The FISC has not released its January 10 orders despite a direct request from the Chairman and Ranking Member of the Senate Judiciary Committee. The Justice Department has also refused to confirm whether the orders generally authorize the program as opposed to authorizing surveillance of individual persons based on probable cause.

The American Civil Liberties Union (ACLU) has said that generalized program warrants are unconstitutional and violate FISA and on April 11, the issued a news release calling on the administration to explain the status of the operation and urging Congress to fully investigate violations of the law. ACLU’s information on the NSA warrantless surveillance program is here. Caroline Fredrickson, Director of the ACLU Washington Legislative Office said,

Attorney General Gonzales needs to tell Congress and the public whether the Foreign Intelligence Surveillance Court has renewed orders authorizing NSA spying, and precisely what those orders authorize. We urge the Senate Judiciary Committee to demand the truth from Gonzales when he appears before that panel next Tuesday. Congress should insist that he release this information so Americans can know whether or not their phone conversations are private.
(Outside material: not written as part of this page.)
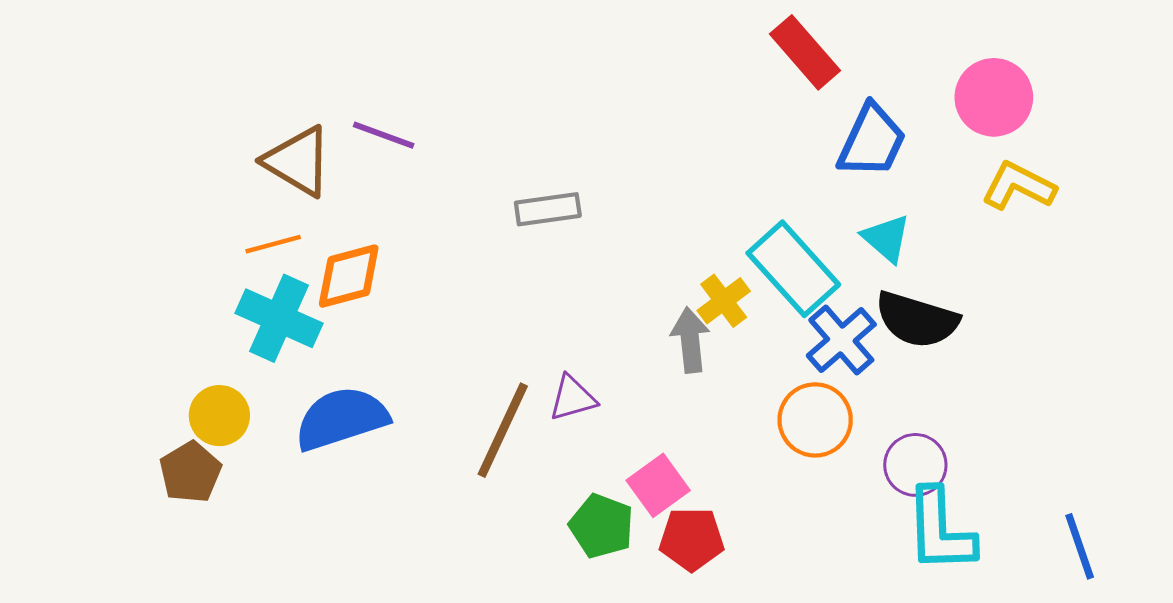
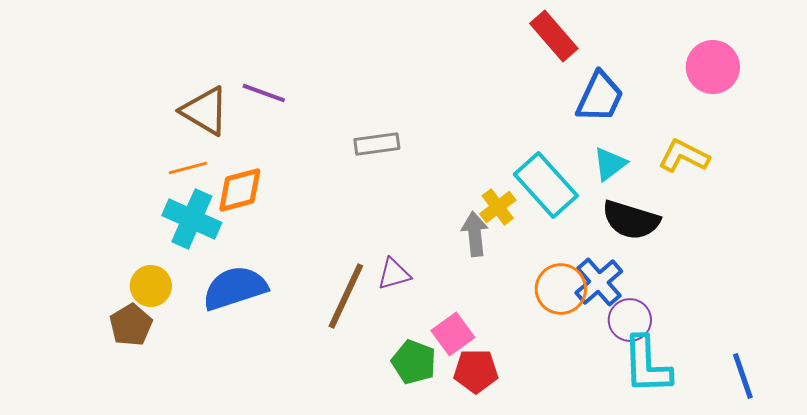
pink circle: (994, 97) -> (713, 67), moved
yellow L-shape: (1019, 186) -> (684, 156), moved
cyan triangle: (886, 238) -> (610, 164), turned 42
blue cross: (841, 340) -> (599, 282), moved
The ACLU’s legal challenge to the NSA spying program is currently pending before the Sixth Circuit Court of Appeals. A district court in Michigan declared the program unconstitutional in August 2006, and the government appealed that ruling. ACLU attorneys have filed papers with the Sixth Circuit seeking the unsealing of classified submissions by the government in the case last week. Since the submissions coincide with the expiration of the January FISA orders, the ACLU assumes the filings pertain to the status of those orders. The government has previously relied on the new FISA orders to urge the court to dismiss the case. Because the president is still claiming the “inherent authority” to engage in warrantless eavesdropping, the ACLU said, there is an urgent need for the court to rule so that the President cannot continue to violate the law. Ann Beeson, ACLU Associate Legal Director said,

If the factual basis for the government’s argument for dismissal has now changed, the government has an obligation to make any relevant new facts and arguments available to the plaintiffs and the public.

The Albany Times-Union seems to have published the first editorial in today’s “Don’t Loosen the Spy Rules:”

Ironically, Congress was debating many of the changes that Mr. McConnell is now seeking as far back as 2002, when lawmakers simply assumed that the White House was abiding by FISA. It was later learned, in a 2005 account by the The New York Times, that the administration had been violating FISA as far back as 2001. Yet even with the public revelations of FISA abuses, the White House insisted that Congress had in fact given it the power to conduct warrantless eavesdropping when it approved waging the war on terror.

If all this isn’t a warning sign to Congress that this administration needs firm limits on its power, what is?